# 随机算法 (Fall 2011)/Problem set 1

## Problem 1

Give a streaming algorithm to maintain a uniform sample from a data stream. The meaning of this sentence is explained as follows:

Suppose that the input is a sequence of items ${\displaystyle A[1],A[2],A[3],\ldots ,A[n]}$, which is passed to your algorithm by one item at a time in the sequential order. (Equivalently, you can imagine that your algorithm scans over a large array ${\displaystyle A}$ in one direction from left to right.)

You algorithm should return an ${\displaystyle A[r]}$, where ${\displaystyle r}$ is uniformly distributed over ${\displaystyle \{1,2,\ldots ,n\}}$.

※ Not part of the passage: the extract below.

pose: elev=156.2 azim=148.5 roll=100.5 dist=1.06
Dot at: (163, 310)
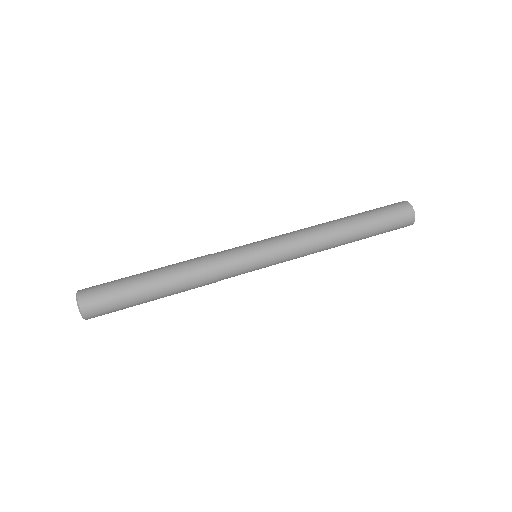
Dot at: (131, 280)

Usually the input "data stream" is from a massive data set (e.g. search engine data), so you cannot afford storing the entire input. Make your algorithm use as small space as possible. We hope for a small space storing only constant number of items.

• Develop an algorithm for the above problem. Give rigorous analysis for the algorithm to justify its correctness and efficiency.
• Develop an algorithm which works even if ${\displaystyle n}$ is not known in advance, and also give your analysis for the algorithm. (If your algorithm already satisfies this requirement, it's OK to have one algorithm answer both questions.)

## Problem 2

(Interviewing problem of Theory Group in Microsoft Research Asia for student interns.)

We start with ${\displaystyle n}$ people, each with 2 hands. None of these hands hold each other.

At each round, we uniformly pick 2 free hands and let them hold together.

• After how many rounds, there are no free hands left?
• What is the expected number of cycles made by people holding hands with each other (one person with left hand holding right hand is also counted as a cycle), when there are no free hands left?

## Problem 3

We use the Bloom filters to store playlists of songs, and find people with same taste in music.

Suppose Li Lei has a set ${\displaystyle X}$ and Han Meimei has a set ${\displaystyle Y}$ (their playlists), both with ${\displaystyle n}$ elements. Denote ${\displaystyle \ell =|X\cap Y|}$.

We create Bloom filters for both ${\displaystyle X}$ and ${\displaystyle Y}$, using the same number of bits ${\displaystyle m}$ and the same ${\displaystyle k}$ hash functions (with the uniform hash assumption). Let ${\displaystyle t}$ be the expected number of bits where the two Bloom filters differ.

• Represent ${\displaystyle t}$ as a function of ${\displaystyle m,n,k,\ell }$.
• How can this be used to find people with same taste in music. Is it more efficient than directly comparing playlists? Why?